Souveraineté maritime
Alors que les arguments précédents ne semblent pas convaincants, quels sont les véritables enjeux de l’industrie baleinière japonaise ? Ce ne sont pas des traditions culturelles ; au contraire, la chasse à la baleine est une forte affirmation de l’autorité du pays dans sa propre ZEE. Pour les élites politiques japonaises, toute restriction de leurs activités maritimes – même aussi modestes que la chasse à la baleine – est tout simplement inconcevable, en particulier pour un pays insulaire qui dépend depuis longtemps d’un large éventail de ressources marines pour sa survie et sa prospérité.
Pour mieux comprendre cette mentalité, il est important de reconnaître le fait que les élites japonaises ont historiquement eu des opinions bien arrêtées sur le sujet. « théorie de la nation insulaire » (Shimaguni-ron), un trope qui décrit le Japon comme une terre culturellement unique qui lutte pour la sécurité de ses ressources, souvent en raison d’un manque de terres. Cette idée a toujours fait partie de la vision de l’État, entraînant la conviction que le territoire national doit être défendu à tout prix.
Depuis la fin de la Seconde Guerre mondiale, la souveraineté maritime du Japon n’a cessé d’être affaiblie, tout en restant menacée. Par exemple, les industries de la pêche japonaises ont connu des moments difficiles suite aux réglementations internationales, ainsi qu’aux création de ZEE. La montée d’une Chine militariste a également alimenté les conflits territoriaux autour de la Îles Senkaku/Diaoyuune chaîne d’îles contestée entre la Chine et le Japon située dans la partie sud de l’archipel. Plus récemment, la décision du Japon de rejeter les eaux usées radioactives traitées de la centrale nucléaire de Fukushima Daiichi a créé des tensions géopolitiques avec ses voisins asiatiques, notamment la Corée du Sud et la Chine. Différentes interdictions sur les exportations de poisson ont été imposées depuis la catastrophe nucléaire de 2011, entraînant une diminution drastique des produits japonais, ainsi qu’un regain de tensions concernant le contrôle maritime dans la mer du Pacifique.
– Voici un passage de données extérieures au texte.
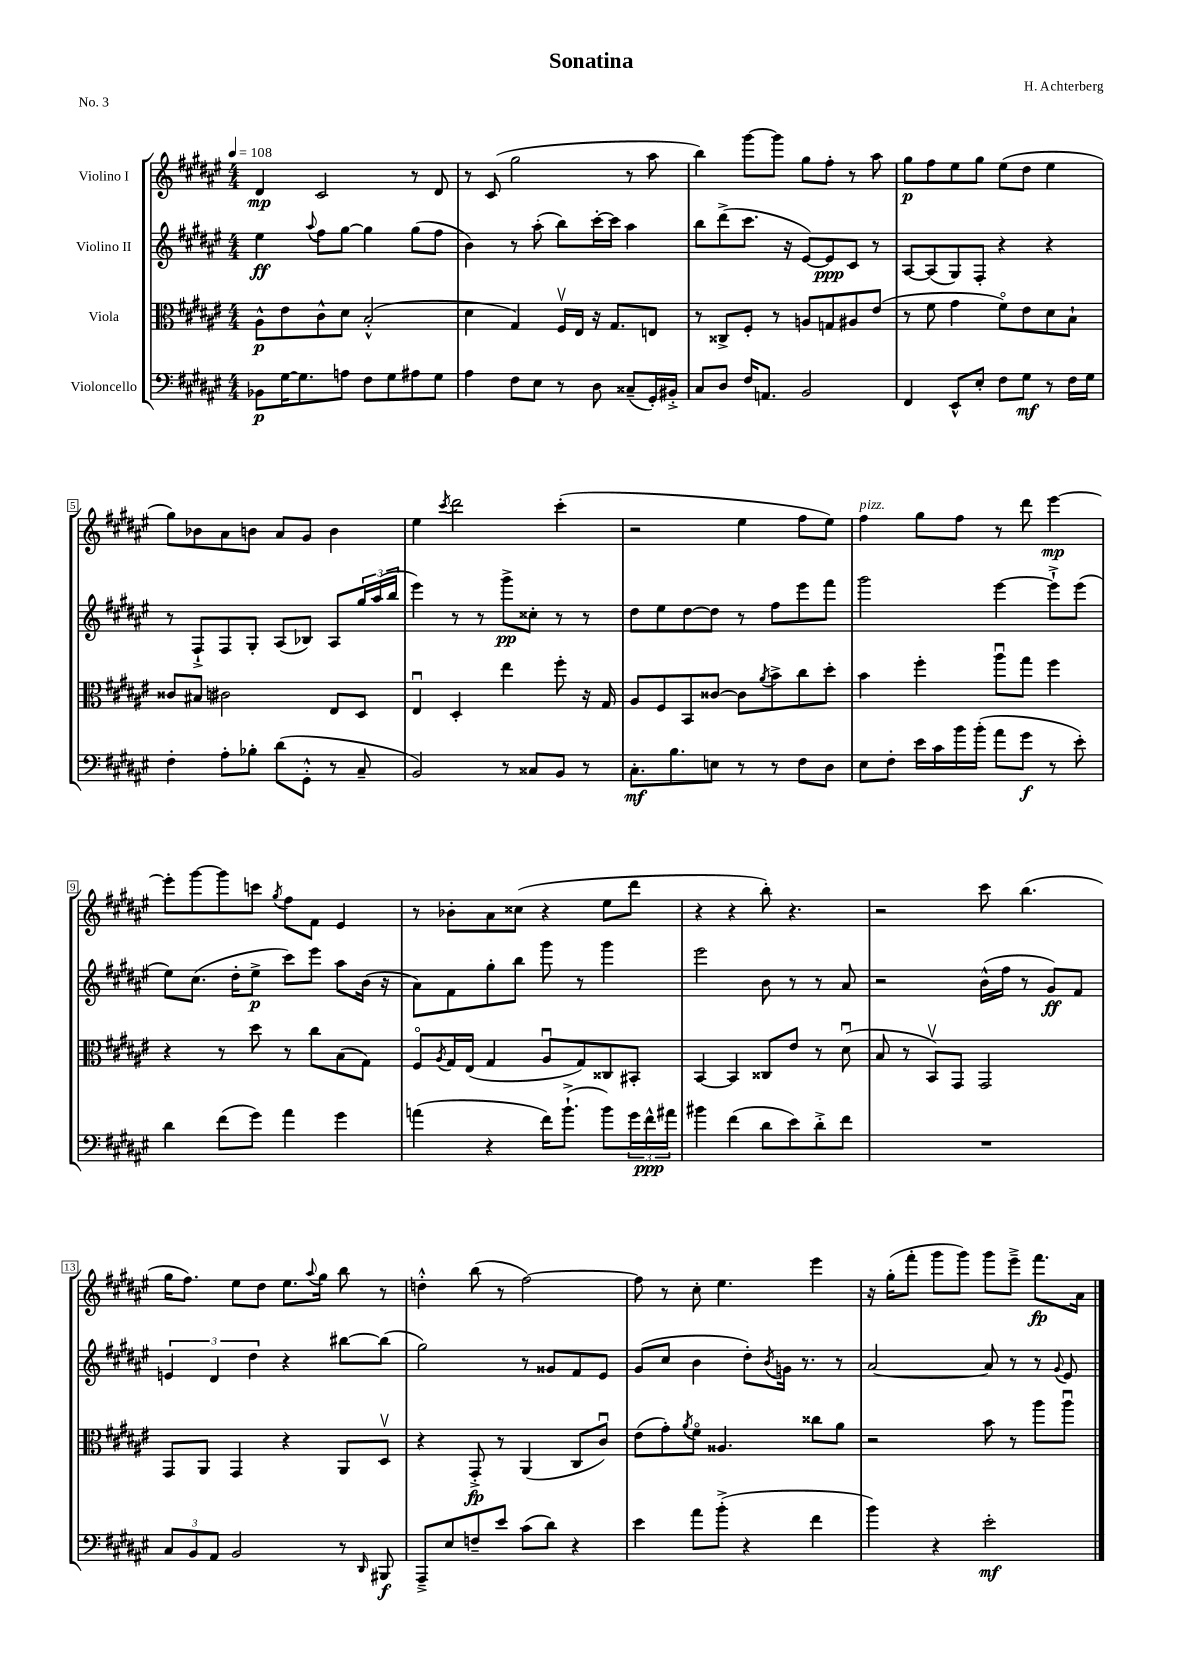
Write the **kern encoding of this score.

Dans ce contexte, l’abandon de la chasse à la baleine risque d’être perçu comme une concession sur la territorialité maritime du Japon, confronté à des défis croissants depuis le XXe siècle. Si la chasse à la baleine cesse, l’État japonais pourrait craindre un effet domino concernant de nouveaux compromis au sein de sa ZEE.
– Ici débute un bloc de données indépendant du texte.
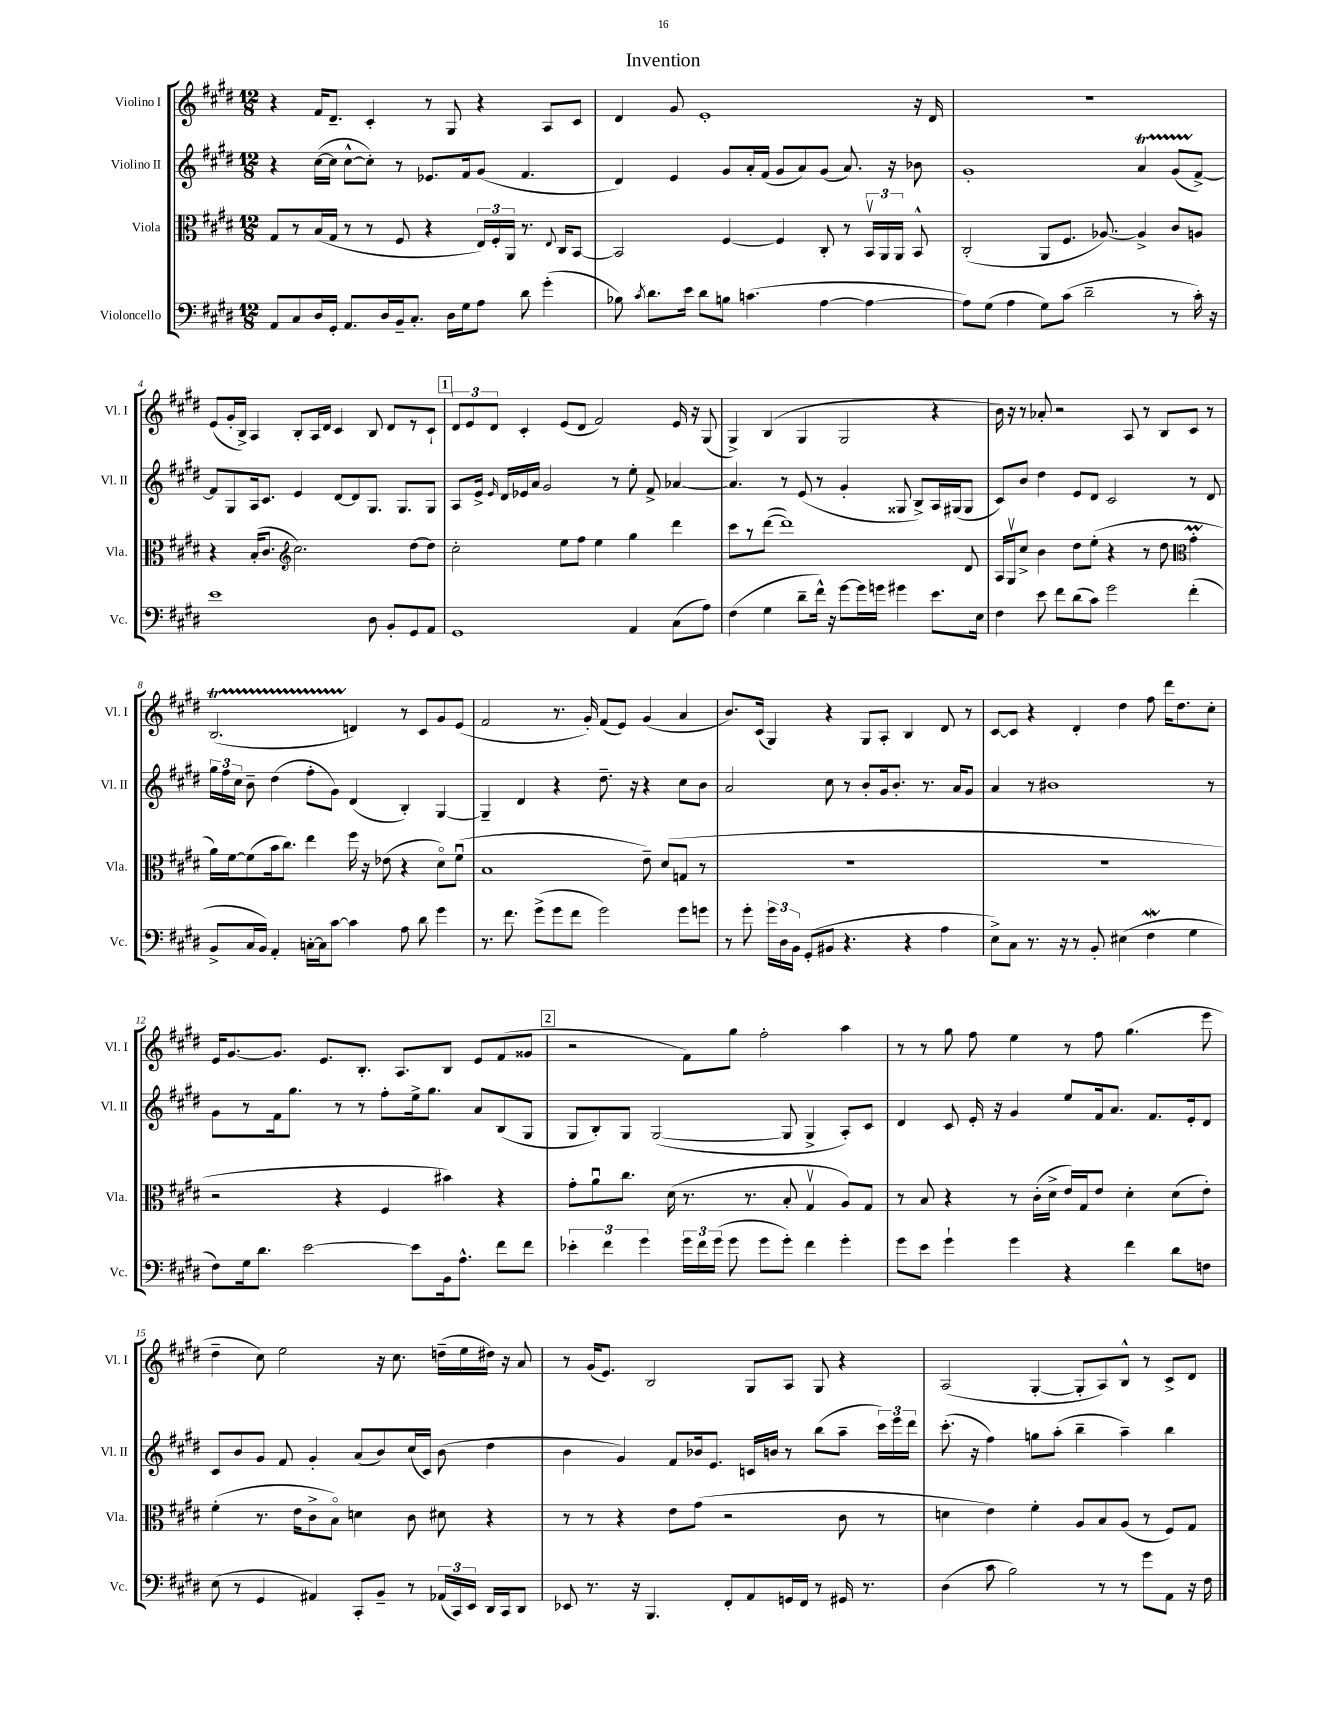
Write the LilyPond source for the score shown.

En s’accrochant à la chasse à la baleine, aussi impopulaire soit-elle dans le monde entier, les élites politiques japonaises réaffirment avec force leur autorité dans la gestion de leur zone maritime sans interférence des autres États-nations. Pour un pays comme le Japon, une nation insulaire avec peu de territoire et des tropes de longue date sur la valeur de ses mers, adopter des mesures qui limiteraient les droits maritimes est tout simplement impensable. Pour ces raisons, il est peu probable que les Japonais arrêtent la chasse à la baleine, en proie à des discussions tendues sur la souveraineté maritime.